On r/SaaS, an indie founder posted a 28-day post-mortem of going from $900 MRR to $2,100 MRR — an MRR doubling in 4 weeks. The post breaks down every channel used, with specifics about effort allocation, conversion rates, and where the surprise leverage came from. Worth reading raw before reading the analysis.

The channels named: Reddit, cold email (800/day), LinkedIn, and content marketing on niche industry blogs. The founder’s framing of why it worked: Show up in the right subreddits, lead with something useful, mention your product only when it’s genuinely relevant. That’s the rule of distribution-as-trust-compounding, articulated by someone who just executed it.

What the comment thread reveals

The most useful exchange in the thread is the practical interrogation by another founder asking: Genuinely curious — how are you finding the 800 emails a day to cold outreach? Are you scraping or using a tool for that? Same for LinkedIn, how are you identifying the high intent leads specifically? And at what point did you feel the product was sol[id enough to do this volume]?

ACTIVITY 1:
In the MRR excerpt, write out everything from "On r/SaaS, an" down to "reading the analysis.".
ACTIVITY 2:
For each statement, say yes or no to whether the MRR excerpt agrees with it, and quote the deciding words: (a) The founder's monthly recurring revenue rose from $900 to $2,100. (b) The founder sent cold email at a rate of 800 per day. (c) Paid search ads were one of the channels named.

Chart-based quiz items
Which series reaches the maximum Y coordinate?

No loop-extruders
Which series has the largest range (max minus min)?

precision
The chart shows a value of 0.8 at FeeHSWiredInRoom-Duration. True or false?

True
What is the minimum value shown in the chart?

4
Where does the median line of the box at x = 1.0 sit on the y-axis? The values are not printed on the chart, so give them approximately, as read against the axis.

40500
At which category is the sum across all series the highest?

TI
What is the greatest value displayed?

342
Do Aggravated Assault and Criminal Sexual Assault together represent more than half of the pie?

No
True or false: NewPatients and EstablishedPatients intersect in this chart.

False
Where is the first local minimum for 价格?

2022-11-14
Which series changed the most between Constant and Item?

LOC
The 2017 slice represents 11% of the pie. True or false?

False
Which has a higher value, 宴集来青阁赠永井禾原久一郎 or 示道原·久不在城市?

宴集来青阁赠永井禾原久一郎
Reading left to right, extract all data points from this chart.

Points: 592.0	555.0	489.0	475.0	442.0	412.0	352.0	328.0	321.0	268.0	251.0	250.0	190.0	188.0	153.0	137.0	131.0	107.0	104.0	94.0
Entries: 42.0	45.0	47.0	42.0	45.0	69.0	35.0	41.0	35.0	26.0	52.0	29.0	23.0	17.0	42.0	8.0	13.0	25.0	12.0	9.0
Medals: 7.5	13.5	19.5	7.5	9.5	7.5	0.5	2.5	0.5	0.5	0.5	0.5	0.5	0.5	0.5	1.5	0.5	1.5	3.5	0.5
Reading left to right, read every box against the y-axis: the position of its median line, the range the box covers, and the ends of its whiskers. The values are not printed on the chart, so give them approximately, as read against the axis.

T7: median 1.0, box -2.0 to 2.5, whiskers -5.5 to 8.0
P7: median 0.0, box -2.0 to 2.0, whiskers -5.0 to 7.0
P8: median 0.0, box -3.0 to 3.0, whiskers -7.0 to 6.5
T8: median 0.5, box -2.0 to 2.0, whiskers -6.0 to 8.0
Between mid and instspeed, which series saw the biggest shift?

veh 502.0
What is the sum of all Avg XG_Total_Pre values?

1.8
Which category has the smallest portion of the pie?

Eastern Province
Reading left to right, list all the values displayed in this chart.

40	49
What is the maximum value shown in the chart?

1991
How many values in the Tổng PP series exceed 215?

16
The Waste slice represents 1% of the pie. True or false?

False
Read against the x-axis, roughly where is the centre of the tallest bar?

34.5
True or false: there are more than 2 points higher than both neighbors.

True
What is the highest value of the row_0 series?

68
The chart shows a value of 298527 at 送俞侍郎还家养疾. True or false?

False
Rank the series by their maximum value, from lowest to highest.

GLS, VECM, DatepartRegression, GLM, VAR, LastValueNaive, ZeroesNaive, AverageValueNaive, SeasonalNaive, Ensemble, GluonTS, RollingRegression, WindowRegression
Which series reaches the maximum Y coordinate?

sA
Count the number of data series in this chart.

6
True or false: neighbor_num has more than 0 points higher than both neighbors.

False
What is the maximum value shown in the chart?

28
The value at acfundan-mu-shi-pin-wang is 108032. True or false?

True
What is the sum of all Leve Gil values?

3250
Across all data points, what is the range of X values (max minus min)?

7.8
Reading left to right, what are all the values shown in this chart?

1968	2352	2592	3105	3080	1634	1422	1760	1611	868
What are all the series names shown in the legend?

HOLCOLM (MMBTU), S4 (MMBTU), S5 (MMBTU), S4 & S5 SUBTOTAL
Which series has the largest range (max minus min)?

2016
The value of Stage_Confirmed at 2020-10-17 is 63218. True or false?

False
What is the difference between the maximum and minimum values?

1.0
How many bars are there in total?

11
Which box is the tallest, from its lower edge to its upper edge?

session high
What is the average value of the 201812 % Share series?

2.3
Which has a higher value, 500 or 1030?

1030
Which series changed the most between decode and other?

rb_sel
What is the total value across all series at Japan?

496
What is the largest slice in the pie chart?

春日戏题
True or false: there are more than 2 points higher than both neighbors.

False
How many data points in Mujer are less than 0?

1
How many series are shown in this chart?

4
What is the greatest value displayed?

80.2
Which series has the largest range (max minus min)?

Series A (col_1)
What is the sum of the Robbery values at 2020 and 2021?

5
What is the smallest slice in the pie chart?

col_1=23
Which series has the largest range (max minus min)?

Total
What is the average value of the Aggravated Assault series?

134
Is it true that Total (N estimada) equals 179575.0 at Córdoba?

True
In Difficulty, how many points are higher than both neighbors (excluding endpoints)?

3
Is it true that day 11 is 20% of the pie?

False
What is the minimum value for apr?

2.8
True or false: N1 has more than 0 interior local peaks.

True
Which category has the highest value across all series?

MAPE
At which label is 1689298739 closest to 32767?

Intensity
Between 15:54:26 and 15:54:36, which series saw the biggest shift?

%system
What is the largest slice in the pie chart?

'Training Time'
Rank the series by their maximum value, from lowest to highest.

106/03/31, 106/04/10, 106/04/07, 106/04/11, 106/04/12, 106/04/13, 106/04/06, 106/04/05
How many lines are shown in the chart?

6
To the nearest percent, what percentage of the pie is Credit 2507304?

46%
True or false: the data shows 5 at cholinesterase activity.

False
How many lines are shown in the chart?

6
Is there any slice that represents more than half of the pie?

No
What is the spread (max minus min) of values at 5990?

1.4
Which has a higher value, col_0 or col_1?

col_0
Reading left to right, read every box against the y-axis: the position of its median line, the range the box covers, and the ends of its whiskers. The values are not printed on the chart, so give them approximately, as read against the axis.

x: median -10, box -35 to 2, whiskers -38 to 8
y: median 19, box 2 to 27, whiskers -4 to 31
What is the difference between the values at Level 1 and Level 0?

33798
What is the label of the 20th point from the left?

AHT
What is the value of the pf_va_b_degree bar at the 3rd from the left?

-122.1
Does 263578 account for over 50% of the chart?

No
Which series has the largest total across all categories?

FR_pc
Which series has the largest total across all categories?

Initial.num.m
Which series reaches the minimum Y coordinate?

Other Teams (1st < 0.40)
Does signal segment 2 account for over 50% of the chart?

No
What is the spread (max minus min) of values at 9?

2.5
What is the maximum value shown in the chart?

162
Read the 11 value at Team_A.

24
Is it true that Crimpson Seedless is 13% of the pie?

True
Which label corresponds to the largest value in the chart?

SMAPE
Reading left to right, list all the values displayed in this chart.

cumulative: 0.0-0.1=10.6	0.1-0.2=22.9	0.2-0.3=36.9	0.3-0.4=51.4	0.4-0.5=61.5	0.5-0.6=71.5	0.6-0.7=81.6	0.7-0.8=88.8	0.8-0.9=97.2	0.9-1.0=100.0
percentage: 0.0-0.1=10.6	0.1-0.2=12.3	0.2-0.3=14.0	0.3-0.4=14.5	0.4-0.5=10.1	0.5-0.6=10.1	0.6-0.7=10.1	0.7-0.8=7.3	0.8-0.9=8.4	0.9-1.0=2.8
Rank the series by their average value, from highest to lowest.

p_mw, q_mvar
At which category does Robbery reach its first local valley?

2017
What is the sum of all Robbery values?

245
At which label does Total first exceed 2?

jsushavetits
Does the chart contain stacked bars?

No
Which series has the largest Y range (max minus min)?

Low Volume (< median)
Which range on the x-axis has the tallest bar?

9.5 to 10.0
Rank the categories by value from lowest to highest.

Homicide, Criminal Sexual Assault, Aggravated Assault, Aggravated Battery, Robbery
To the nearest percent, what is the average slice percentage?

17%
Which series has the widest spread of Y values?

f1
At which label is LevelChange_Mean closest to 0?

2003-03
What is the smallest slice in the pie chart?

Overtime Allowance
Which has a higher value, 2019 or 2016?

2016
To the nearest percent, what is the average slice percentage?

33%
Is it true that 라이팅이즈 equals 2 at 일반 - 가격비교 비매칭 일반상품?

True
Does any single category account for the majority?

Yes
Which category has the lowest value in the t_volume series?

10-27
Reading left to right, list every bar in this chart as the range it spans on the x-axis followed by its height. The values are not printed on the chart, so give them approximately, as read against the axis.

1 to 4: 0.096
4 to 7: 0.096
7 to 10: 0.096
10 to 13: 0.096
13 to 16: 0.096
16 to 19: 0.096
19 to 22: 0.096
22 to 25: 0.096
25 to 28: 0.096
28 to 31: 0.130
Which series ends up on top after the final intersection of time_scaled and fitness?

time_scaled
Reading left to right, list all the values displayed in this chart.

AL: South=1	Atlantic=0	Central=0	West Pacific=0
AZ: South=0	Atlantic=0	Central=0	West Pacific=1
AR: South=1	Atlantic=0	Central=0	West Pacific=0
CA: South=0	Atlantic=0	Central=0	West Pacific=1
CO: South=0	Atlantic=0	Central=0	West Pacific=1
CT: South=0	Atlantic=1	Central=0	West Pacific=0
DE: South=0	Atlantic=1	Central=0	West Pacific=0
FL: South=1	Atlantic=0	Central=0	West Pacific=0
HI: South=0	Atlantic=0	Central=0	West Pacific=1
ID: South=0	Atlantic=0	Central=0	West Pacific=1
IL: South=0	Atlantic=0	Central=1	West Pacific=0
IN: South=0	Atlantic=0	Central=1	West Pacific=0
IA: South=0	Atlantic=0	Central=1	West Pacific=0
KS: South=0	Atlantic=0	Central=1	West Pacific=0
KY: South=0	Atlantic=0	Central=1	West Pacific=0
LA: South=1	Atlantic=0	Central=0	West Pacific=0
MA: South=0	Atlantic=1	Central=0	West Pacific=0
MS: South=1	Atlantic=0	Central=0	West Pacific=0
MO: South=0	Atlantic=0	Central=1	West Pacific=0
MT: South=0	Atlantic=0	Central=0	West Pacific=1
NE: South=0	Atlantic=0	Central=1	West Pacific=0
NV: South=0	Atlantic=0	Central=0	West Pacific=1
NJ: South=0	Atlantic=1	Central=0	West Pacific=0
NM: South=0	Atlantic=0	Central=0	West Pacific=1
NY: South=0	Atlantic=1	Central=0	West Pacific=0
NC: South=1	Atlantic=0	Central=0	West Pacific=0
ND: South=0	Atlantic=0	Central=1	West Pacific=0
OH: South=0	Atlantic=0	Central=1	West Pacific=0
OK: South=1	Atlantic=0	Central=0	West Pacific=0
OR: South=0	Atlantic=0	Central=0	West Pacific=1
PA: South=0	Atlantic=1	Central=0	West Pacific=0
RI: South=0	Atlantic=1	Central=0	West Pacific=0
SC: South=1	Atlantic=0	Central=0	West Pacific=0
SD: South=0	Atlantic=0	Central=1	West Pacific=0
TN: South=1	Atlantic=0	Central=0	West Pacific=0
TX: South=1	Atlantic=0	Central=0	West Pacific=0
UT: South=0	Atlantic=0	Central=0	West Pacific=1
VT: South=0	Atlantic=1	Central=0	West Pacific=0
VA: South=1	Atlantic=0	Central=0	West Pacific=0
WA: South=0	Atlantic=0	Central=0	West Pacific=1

EXPECTED OUTPUT 1:
On r/SaaS, an indie founder posted a 28-day post-mortem of going from $900 MRR to $2,100 MRR — an MRR doubling in 4 weeks. The post breaks down every channel used, with specifics about effort allocation, conversion rates, and where the surprise leverage came from. Worth reading raw before reading the analysis.

EXPECTED OUTPUT 2:
(a) Yes: "going from $900 MRR to $2,100 MRR"
(b) Yes: "cold email (800/day)"
(c) No: "The channels named: Reddit, cold email (800/day), LinkedIn, and content marketing on niche industry blogs."